Biology Centre of the Academy of Sciences of the Czech Republic, v.v.i., Institute of Plant Molecular Biology, Branisovská 31/1160, 370 05 Ceské Budejovice, Czech Republic.
J Microbiol Methods. 2010 Jul;82(1):90-4. doi: 10.1016/j.mimet.2010.05.004. Epub 2010 May 12.
The 16S-23S ribosomal internal transcribed spacer (ITS1) is often used as a subspecies or strain-specific molecular marker for various kinds of bacteria. However, the presence of different copies of ITS1 within a single genome has been reported. Such mosaicism may influence correct typing of many bacteria and therefore knowledge about exact configuration of this region in a particular genome is essential. In order to screen the variability of ITS1 among and within Pseudomonas syringae genomes, an oligonucleotide microarray targeting different configurations of ITS1 was developed. The microarray revealed seven distinct variants in 13 pathovars tested and detected mosaicism within the genomes of P. syringae pv. coronafaciens, pisi, syringae and tabaci. In addition, the findings presented here challenge the using of rRNA analysis for pathovar and strain determination.

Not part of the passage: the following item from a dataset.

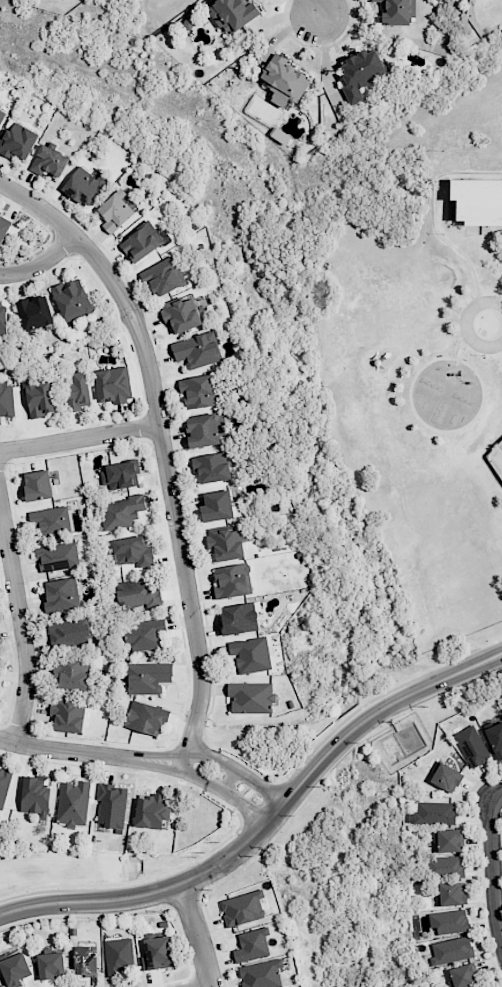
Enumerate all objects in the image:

16S-23S 核糖体内部转录间隔区(ITS1)常用于作为各种细菌的亚种或菌株特异性分子标记。然而,在单个基因组内存在不同拷贝的 ITS1 已被报道。这种镶嵌现象可能会影响许多细菌的正确分型,因此了解该区域在特定基因组中的准确结构至关重要。为了筛选丁香假单胞菌基因组中 ITS1 的多样性,开发了一种针对 ITS1 不同构型的寡核苷酸微阵列。微阵列在测试的 13 个致病变种中发现了 7 个不同的变体,并检测到丁香假单胞菌 pv. coronafaciens、pisi、syringae 和 tabaci 基因组内的镶嵌现象。此外,本研究结果对使用 rRNA 分析进行致病变种和菌株确定提出了挑战。